52 jam Depok-Miangas

Perjalanan Depok-Miangas merupakan perjalanan terjauh dan terlama yang pernah saya rasakan sampai saat itu. Betapa tidak, jika ditotal perjalanan saya dari depok menuju Miangas adalah 52 jam, itu sudah termasuk waktu untuk acara packing di kampus dan acara pembukaan oleh Gubernur Sulawesi Utara di Manado. Berhubung ini trip pertama saya bersama teman-teman kampus yang jaraknya jauh, ada saja hal yang menggelikan sepanjang perjalanan.

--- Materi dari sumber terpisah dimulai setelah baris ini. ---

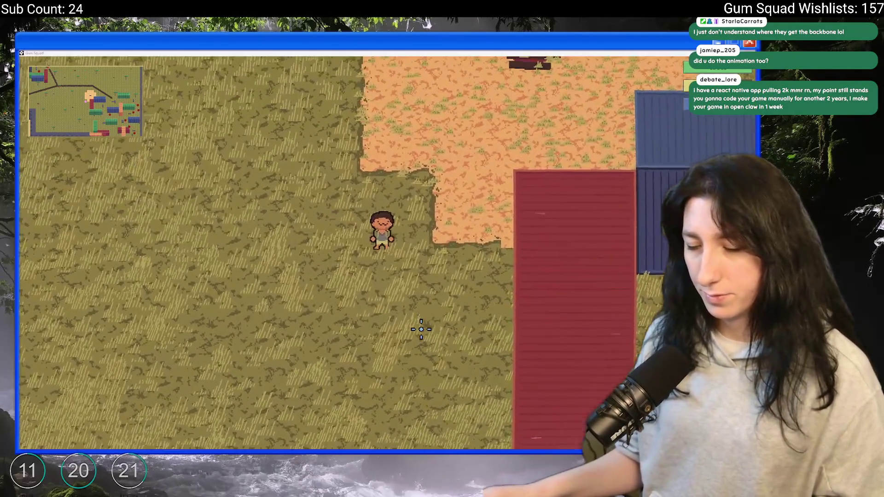
pyautogui.press('alt+Tab')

Gedung PPMT, 14 Juli 2009, Pkl. 20.00 WIB

Kehebohan melanda seantero gedung Pusat Pelayanan Mahasiswa Terpadu (PPMT). Masing-masing orang sibuk dengan barang-barang bawaanya masing-masing. Beberapa kebingungan memilah mana barang-barang yang harus di bawa dan mana yang terpaksa ditinggal. Aturan yang membatasi jumlah bagasi mahasiswa hanya 15 kg cukup membuat kepala cenat-cenut. Saya yang pertama bepergian untuk waktu sebulan tentu memasukkan banyak baju dan cemilan untuk memastikan saya disana tidak kelaparan hehe. Hal itu membuat beban koper saya 20 kg, imbasnya saya harus mengurangi 5 kg beban koper saya. Belum lagi barang-barang kelompok yang akan digunakan untuk program selama disana sangat banyak dan masih harus ditandai dengan kertas putih diatas kardus-kardus yang sudah di.ikat rapi. Kira-kira jam 22.00 saya berhasil membuat beban koper saya menjadi 15 kg lebih sedikit. Saya tidak ambil pusing dengan kelebihan nol koma sekian kg, segitu saja sudah membuat kepala pusing. Saya meninggalkan jaket saya dan 2 kaos karena ternyata saya mendapat lagi jaket dan kaos K2N, saya juga akhirnya mengeluarkan 4 underwear saya dan lebih memilih membaawa 4 pack disposable (dan ini merupakan keputusan yang saya sesali setibanya di Pulau Miangas ! ) serta menghabiskan beberapa coklat yang saya bawa.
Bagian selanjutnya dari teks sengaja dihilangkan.